Mr. Romney also argues that the reform law will weaken Medicare because it cuts some $716 billion from future Medicare spending by slowing the rate of increase over the next decade. Of course, that is essentially the same amount of Medicare cuts in Mr. Ryan’s budget resolutions, approved this year and last year by House Republicans.

The reform law justifiably reduces the excessive subsidies to private plans (known as Medicare Advantage) that enroll many beneficiaries. It also lowers the annual rate of increase in payments to providers, like hospitals, nursing homes and home care agencies, to force them to become more efficient. Mr. Romney wants to keep overpaying the plans and providers simply to pander to elderly voters.

For future generations, the Romney-Ryan ticket would turn Medicare into a premium-support — or voucher — program in which the federal government provides a fixed amount of money to beneficiaries each year and allows it to grow by a small amount annually, which may not keep pace with medical costs.

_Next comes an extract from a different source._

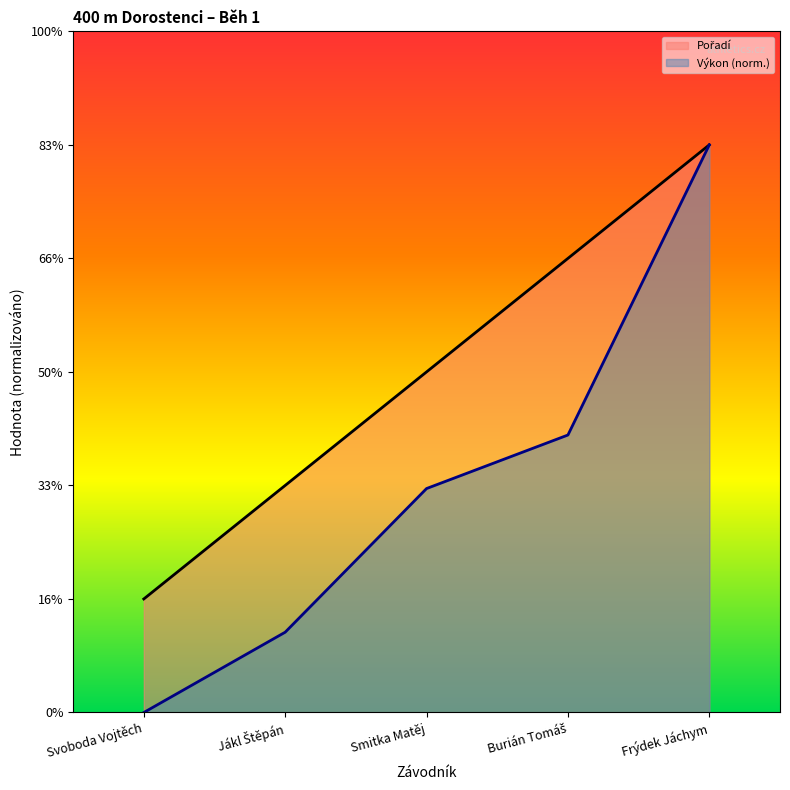

Rank the categories by Pořadí value from lowest to highest.

Svoboda Vojtěch, Jákl Štěpán, Smitka Matěj, Burián Tomáš, Frýdek Jáchym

The whole point of turning to vouchers is to reduce federal spending on Medicare, so it seems likely that many beneficiaries would end up worse off than now. (At the vice-presidential debate, Mr. Ryan tried to pretend his premium-support proposal was bipartisan, but the sole Democrat who backed an early version — Senator Ron Wyden of Oregon — has disavowed his plan.)

Mr. Romney and Mr. Ryan insist that the magic of competition among health insurers — both private plans and a public option like Medicare — will bring down premiums. But if competition fails to do that, beneficiaries would almost certainly get socked with added payments or fewer benefits.

They say that lower-income beneficiaries would get more-generous premium support and wealthier individuals would receive less support. But, of course, they provide no numbers on what those support levels might be.

MEDICAID The Republicans want to repeal the reform law’s expansion of Medicaid to cover millions of low- and middle-income people and instead shrink federal funding by turning Medicaid into a block grant. States would be given a fixed amount of money equal to what they had been getting in federal payments for Medicaid, and that grant would then grow at a rate tied to inflation. If those increases failed to keep up with medical costs, states — faced with the necessity of balancing their budgets every year — would probably have to cut enrollments or benefits or payments to providers. That could include cuts to coverage for long-term and nursing home care that millions depend on.

The block grant proposal in Mr. Ryan’s budget resolution would reduce federal Medicaid payments to the states by more than $800 billion over 10 years and would cut federal funding by a third in 2022, according to the Center on Budget and Policy Priorities. Mr. Romney blithely said that if a state got into trouble “Why, we could step in and see if we could find a way to help them.” Or maybe not. It’s another of those vague promises.

This article has been revised to reflect the following correction:

Correction: October 21, 2012

An earlier version of this editorial misstated the additional amounts Medicare beneficiaries would pay if the health care reform act is repealed. The average beneficiary would pay about $5,000 more through 2022, not $4,200 more over the 2011-2012 period. Heavy prescription drug users, on average, would pay about $18,000 more through 2022, not $16,000 more over 2011-2012.